Comme jadis à Saintes avec Kelly God
Comme jadis : "Wie einst" dans un des Lieder au programme (Allerseelen-Toussaint de Richard Strauss) mais aussi comme après sa prestation remarquée en clôture de la précédente édition du Festival Saintais, cette chanteuse revient à l’Abbaye aux Dames. Cette année, son choix se porte sur des Lieder (mélodies germanophones) moins connus, composés par les Mendelssohn (Félix et Fanny), Brahms et Liszt, ainsi que des grandes mélodies de Strauss. Pour que cette sélection artistique soit comprise au mieux par l’auditoire, la pianiste Anne Le Bozec joue le rôle de médiatrice en expliquant le contexte de composition pour les œuvres interprétées avant chacune des quatre parties composant la soirée.
Cela étant, ce programme est avant tout un choix parmi le champ de prédilection de la chanteuse, pour sa voix dramatique et épaisse. Son interprétation porte le pathos du Freudvoll und Leidvoll (Joie et chagrin), plonge dans les « profondeurs de l’âme » avec Bist du (Tu es) aussi bien que les « profondeurs du lac » de Der Fischerknabe (L’Enfant Pêcheur) exploitant les différents registres de sa tessiture. Elle transmet d’ailleurs fidèlement l’atmosphère rêveuse dans le Lied de Brahms (Immer leiser wird mein Schlummer–Mon sommeil est de plus en plus léger), avec les notes délicatement entonnées piano, émettant un son bien timbré qui emplit pleinement l’espace. Son vibrato y est contrôlé, même dans les parties dramatiquement plus amples.

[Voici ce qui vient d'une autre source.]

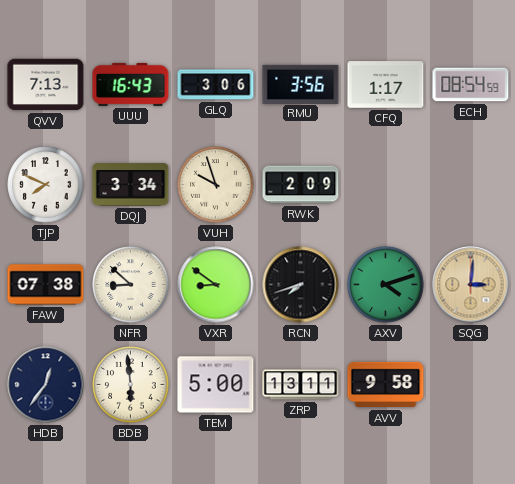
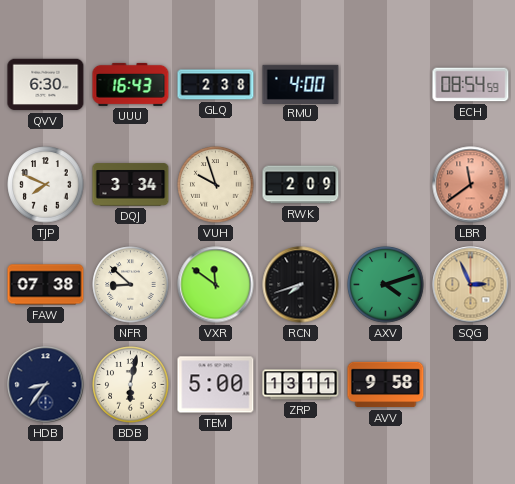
QVV: 7:13 -> 6:30
GLQ: 3:06 -> 2:38
RMU: 3:56 -> 4:00
CFQ: 1:17 -> none
LBR: none -> 11:39
VXR: 8:51 -> 11:51
SQG: 3:01 -> 2:56
HDB: 12:36 -> 8:36
BDB: 5:59 -> 6:02
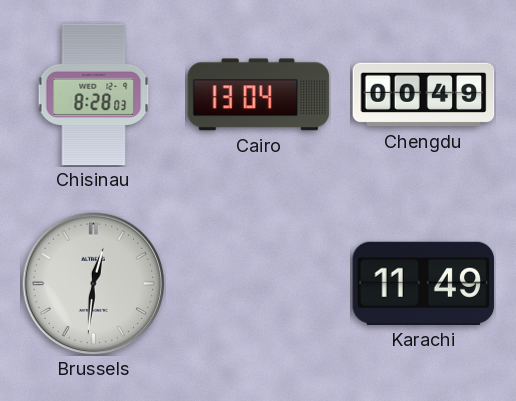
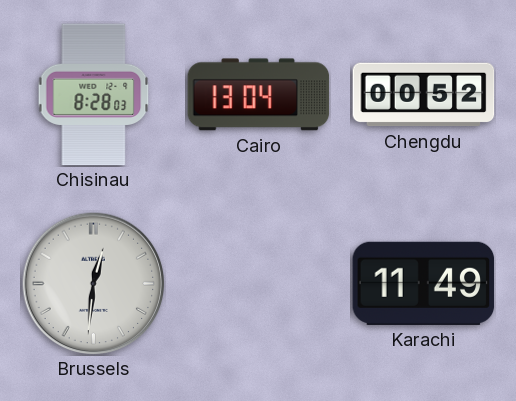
Chengdu: 00:49 -> 00:52
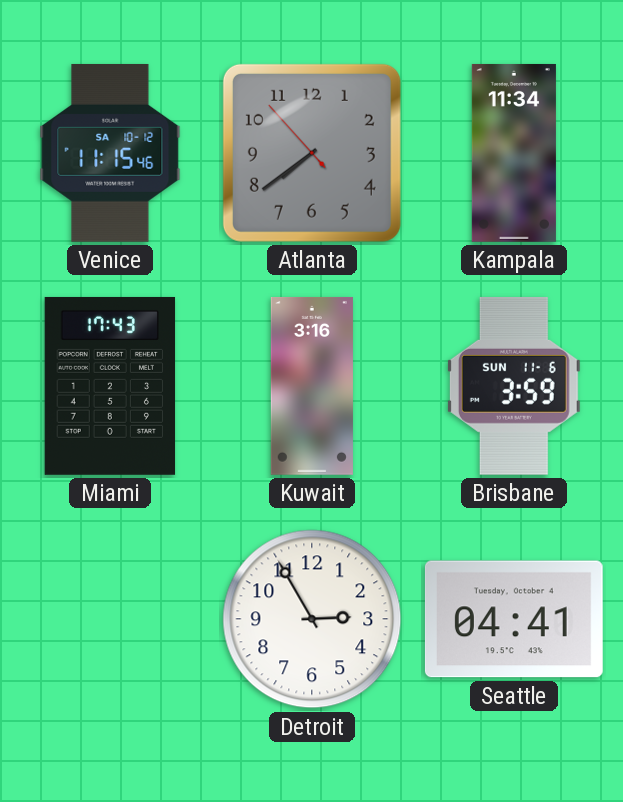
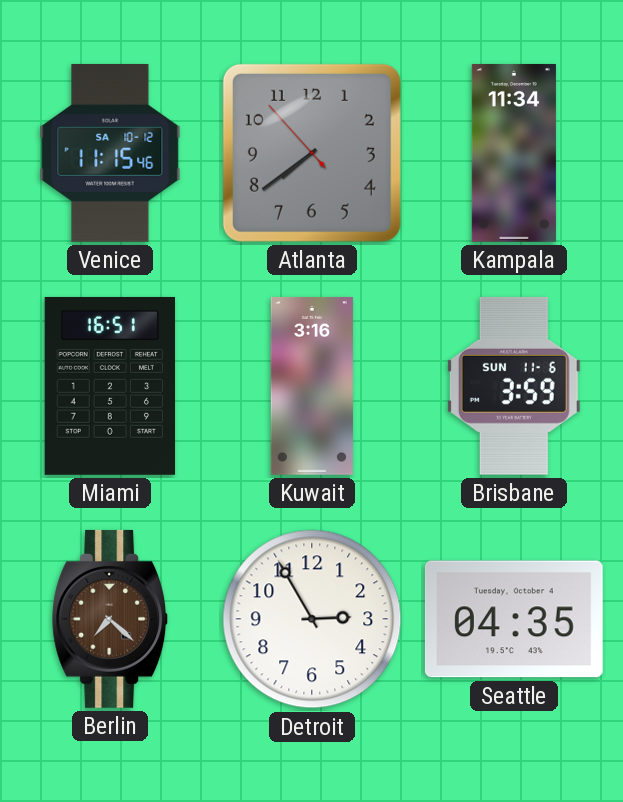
Miami: 17:43 -> 16:51
Berlin: none -> 7:22
Seattle: 04:41 -> 04:35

L’articulation est un atout majeur dans la prestation de la soprano, chaque mot et chaque consonne est soigneusement prononcée, mettant ainsi la poésie et la musique sur un pied d’égalité. Cette symbiose s’accomplit dans un opus peu joué de Fanny Mendelssohn – Verlust (Perte), étoffé par des lignes nuancées et l'air tragique de la pièce. En revanche, les airs de son frère Félix sont chantés de manière fort « opératique », le dialogue entre fille et garçon dans Vergebliches Ständchen (Sérénade inutile) paraissant d'autant plus uniforme par contraste. Cette immersion dans l’univers mélancolique et romantique ne serait pas possible sans l'accompagnement gracieux et généreux d’Anne Le Bozec. L'instrumentiste tisse en filigrane des harmonies tendres et expressives, parvenant à équilibrer le jeu soliste au service de la mélodie.
La soirée plonge dans La Nuit (Die Nacht) de Strauss avec la tendresse d'un élan fervent et des paroles d’encouragement qui donnent une dernière note optimiste, récompensée par les applaudissements d'auditeurs contentés et réconfortés.